En este marco, el uso de “padre” para referirse a un cura se convierte en una contradicción directa con el mandato de Jesús. Decirle “padre” a un hombre es desplazar, aunque sea de manera simbólica, la paternidad exclusiva de Dios. Algunos pueden argumentar que se trata solo de un modo de respeto o de una costumbre, pero precisamente las palabras de Jesús en Mateo 23 muestran que las costumbres religiosas pueden convertirse en trampas de orgullo y poder. Los fariseos se aferraban a sus títulos y eso les impedía vivir la humildad que Dios pedía. ¿No ocurre algo semejante cuando los sacerdotes insisten en ser llamados “padres” y se presenta esa relación como indispensable para la fe de los fieles?
Es llamativo que el cristianismo primitivo no conociera este uso del término “padre” para los dirigentes comunitarios. La comunidad de los Hechos de los Apóstoles se llamaba a sí misma “hermanos”. Esa palabra, “hermanos”, refleja mucho mejor la visión de igualdad radical en Cristo. Todos son hijos de un mismo Padre celestial, por lo tanto, entre ellos no debe haber alguien que reclame ser padre. Con el paso del tiempo, y bajo la influencia de estructuras jerárquicas heredadas del Imperio romano, se consolidó la figura del sacerdote como mediador y se adoptó el uso de “padre” como signo de respeto. Pero esta práctica no proviene del Evangelio, sino de una tradición eclesiástica posterior.
Volviendo al griego, resulta decisivo entender que καθηγηταί (kathegetai) no es simplemente “maestro” en el sentido escolar, sino “guía”, “orientador”. Jesús lo coloca en la misma categoría de títulos que excluye. Y en contraposición, Pablo en 1 Corintios 12 no habla de “kathegetai”, sino de “didáskalos”. Es decir, no hay lugar en la Iglesia para un “guía” absoluto ni para un “padre” humano, porque el único guía y padre es Dios. Lo que hay son maestros que enseñan y profetas que anuncian, pero siempre como servidores, no como figuras que absorben la reverencia debida solo al Señor.

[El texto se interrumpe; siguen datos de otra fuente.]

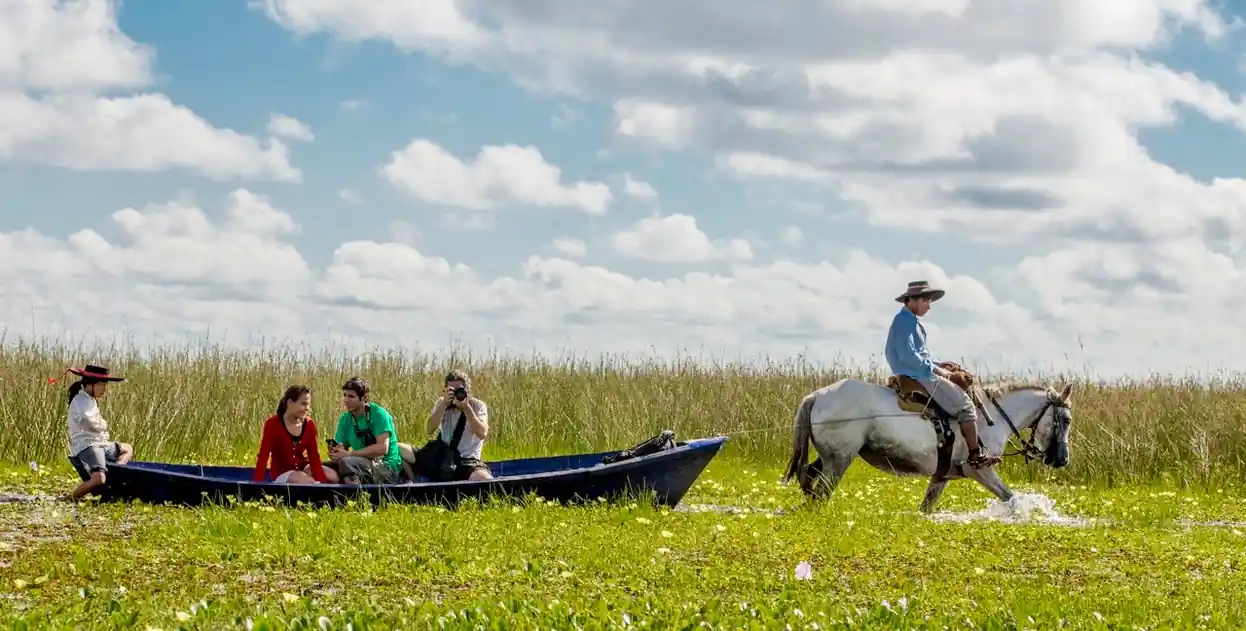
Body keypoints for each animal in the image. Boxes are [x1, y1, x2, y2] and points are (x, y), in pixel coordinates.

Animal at [782, 374, 1076, 513]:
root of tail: (817, 395)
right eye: (1067, 419)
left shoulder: (942, 475)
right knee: (821, 492)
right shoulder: (981, 470)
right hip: (839, 460)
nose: (1062, 460)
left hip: (830, 458)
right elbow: (1011, 499)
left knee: (809, 478)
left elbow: (926, 507)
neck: (989, 418)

Además, llamar “padre” a un cura no solo contradice la enseñanza de Jesús, sino que puede oscurecer la experiencia personal de Dios como Padre. Si un creyente se acostumbra a pensar en su sacerdote como su “padre”, corre el riesgo de desplazar hacia esa figura humana la relación filial que debería ser directa con el Creador. La espiritualidad cristiana se fundamenta en que cada persona puede clamar a Dios como “Abba, Padre” (Romanos 8:15). No necesitamos intermediarios humanos para reconocer esa filiación.
En conclusión, la prohibición de Jesús en Mateo 23:9 sigue siendo válida y radical: no llaméis padre a nadie en la tierra. La tradición de llamar “padres” a los sacerdotes es contraria al Evangelio, se aparta del ejemplo de Pablo y corre el riesgo de fomentar estructuras de poder que oscurecen la fraternidad cristiana. Solo Dios es Padre, solo Cristo es Maestro, y solo el Espíritu es Guía. Reconocer esto es recuperar la pureza del mensaje de Jesús y la sencillez de la primera comunidad cristiana, que vivía no bajo jerarquías de títulos honoríficos, sino en la igualdad de los hermanos que comparten la misma fe y la misma esperanza.